* [ABOUT THIS EXERCISE] Make a verbatim copy of the entries below; pictures stay out.

* [INFORMATION SUPPLIED]
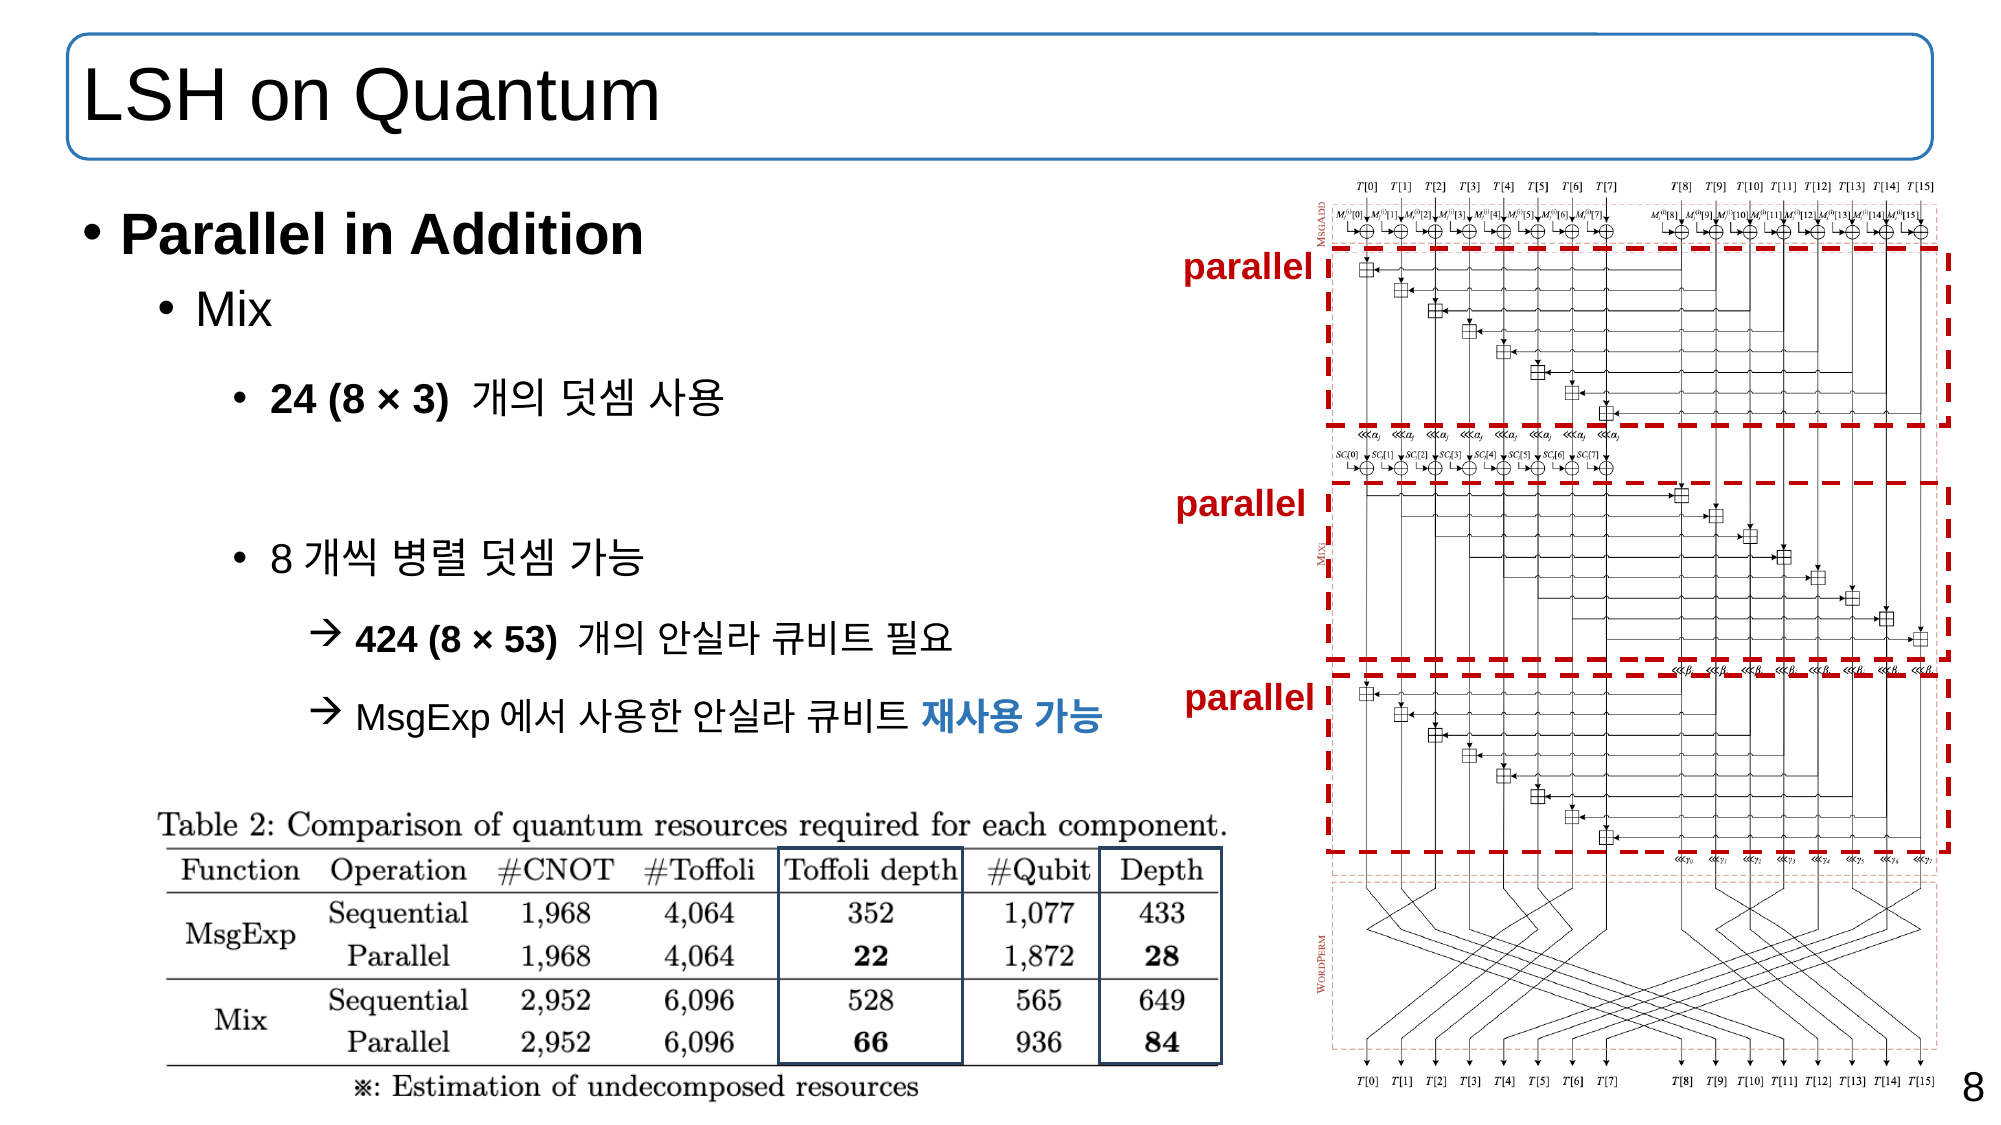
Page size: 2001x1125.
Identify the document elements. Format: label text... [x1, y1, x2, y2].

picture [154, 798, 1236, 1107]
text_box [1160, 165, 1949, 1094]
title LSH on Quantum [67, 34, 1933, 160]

* [REPLY]
Page size: 2001x1125.
Identify the document elements. Format: label text... [x1, y1, x2, y2].

picture [154, 798, 1236, 1107]
text_box [1160, 165, 1949, 1094]
title LSH on Quantum [67, 34, 1933, 160]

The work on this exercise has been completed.